The Tax Court rejected the taxpayer's attempt to cast the deduction issue into a constitutional spotlight. The Court concluded that there were no constitutional dimensions to the case because under the circumstances, "it did not rise to that level." According to the Court, the taxpayer's "gender, marital status, and sexual orientation do not bear on whether he can deduct the expenses at issue." Even with current medical technology, human reproduction affects the female body far more than it does the male body, and thus, at least for the near future, expenses incurred with respect to women participating in medically assisted reproduction are far more likely to be deductible than those incurred by men. Perhaps the cost of surgery to extract male reproductive material that otherwise cannot be made available for the reproductive process in some traditional manner would be deductible, just as surgery to extract eggs is deductible. But in the more distant future, when the technology permitting men to carry children is ready for prime time, the likelihood of expenses incurred with respect to men participting in medically assisted reproduction will be no less likely to be deductible than will be the case for women. Lest one think this is rank speculation or the stuff of fantasy movie plots, Professor Lord Winston, one of in vitro fertilization's pioneers, said as much almost ten years ago.
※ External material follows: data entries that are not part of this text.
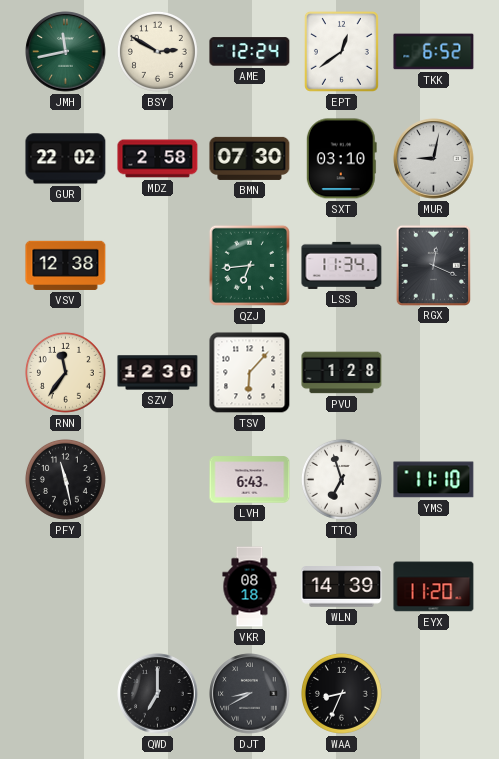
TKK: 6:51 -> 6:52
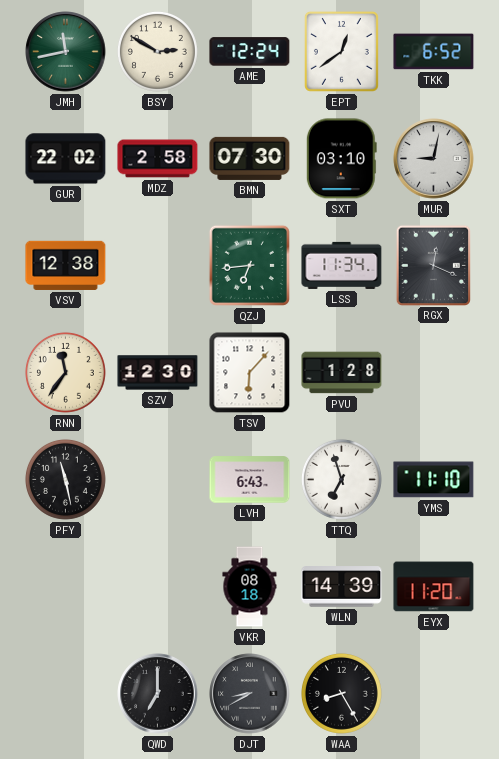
WAA: 8:34 -> 8:25
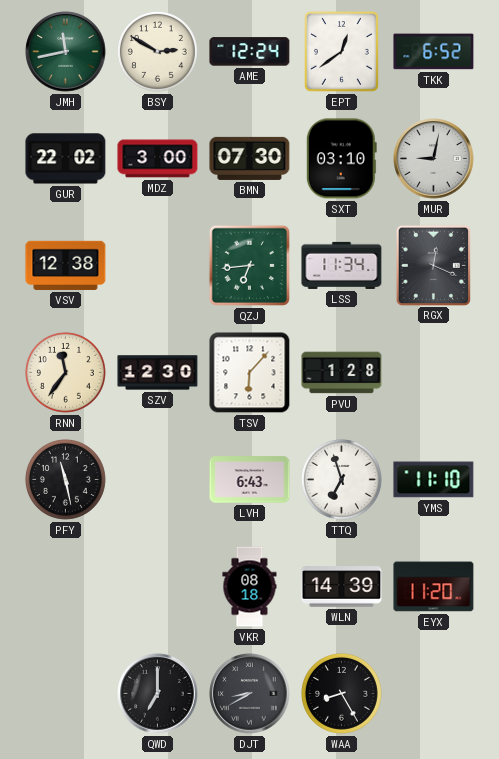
MDZ: 2:58 -> 3:00
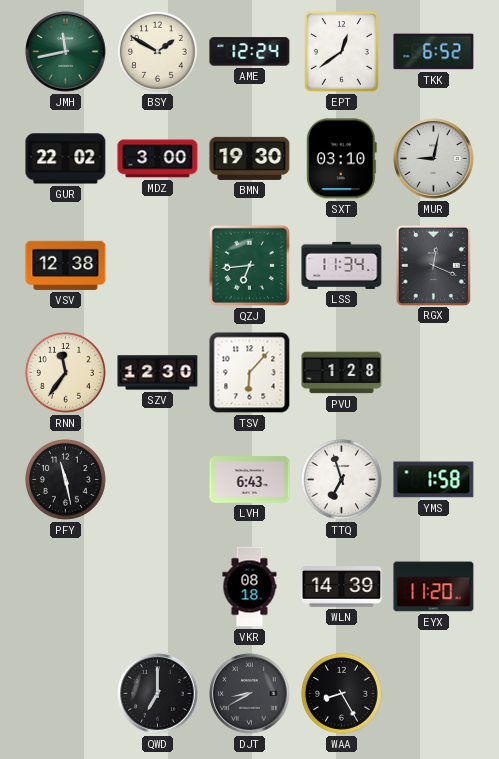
BSY: 2:50 -> 1:50
BMN: 07:30 -> 19:30
YMS: 11:10 -> 1:58
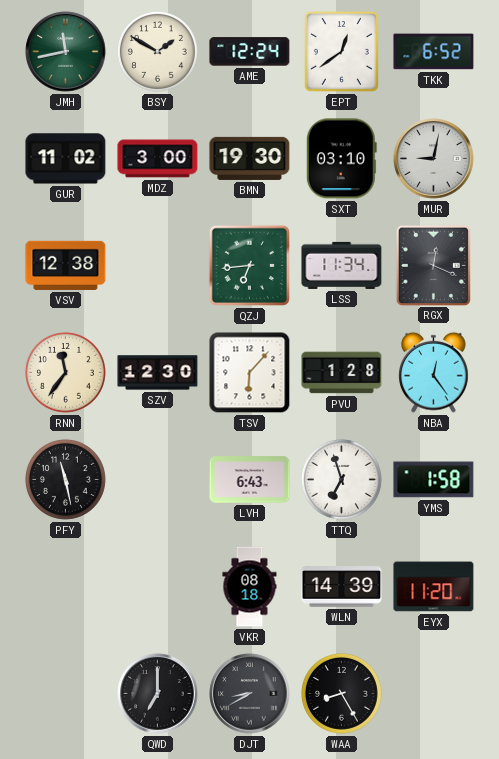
GUR: 22:02 -> 11:02
NBA: none -> 12:24
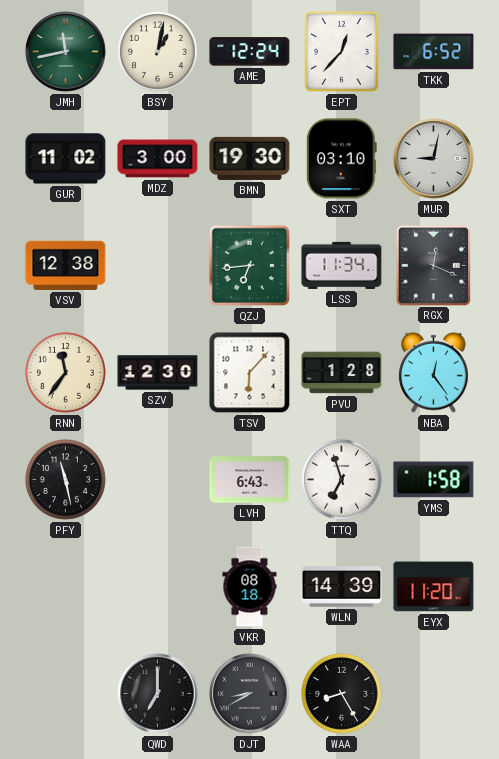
BSY: 1:50 -> 1:02
EPT: 12:39 -> 12:37
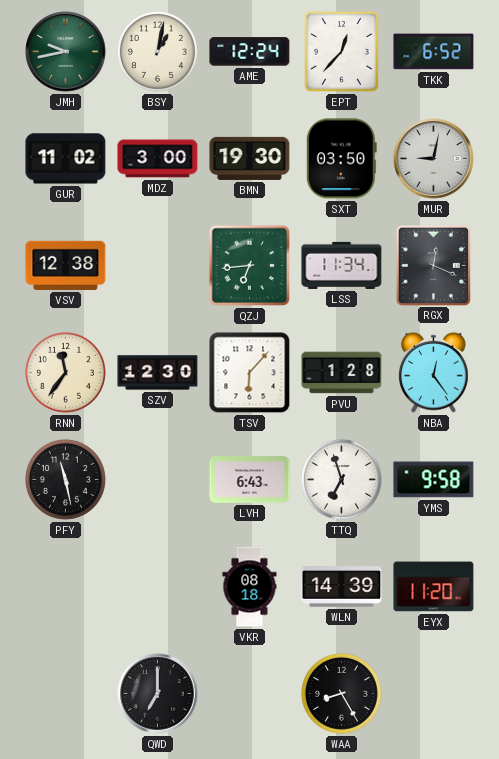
JMH: 11:43 -> 9:43
SXT: 03:10 -> 03:50
YMS: 1:58 -> 9:58
DJT: 8:40 -> none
So after someone correctly replies, "It depends," to the question of whether in vitro fertilization costs are deductible and is asked, "On what?" the answer should be that it depends on whether the procedure was undertaken on account of a medical illness or disease or, alternatively, affected the function or structure of the taxpayer's body (or the body of the taxpayer's spouse or dependent). And yet, that's only part of it. The answer also needs to include a qualification of the initial question. "Are we talking about HUMAN in vitro fertilization?" is a question that needs to be posed to the initial inquirer. Why? See Truskowsky v. Comr. (cost of in vitro fertilization of cattle treated as business expense).
Tax. It's not just about numbers. It's not just about computation. It's about life. There's just about nothing that it doesn't touch. If I were to say that tax is everywhere, I'd be treading far too close to a theological cliff edge. Not over, because tax is too flawed for me to assert that it is omnipotent. Or that its administration or practitioners are omniscient. And, surely we hope, tax is not eternal, and has no after-life.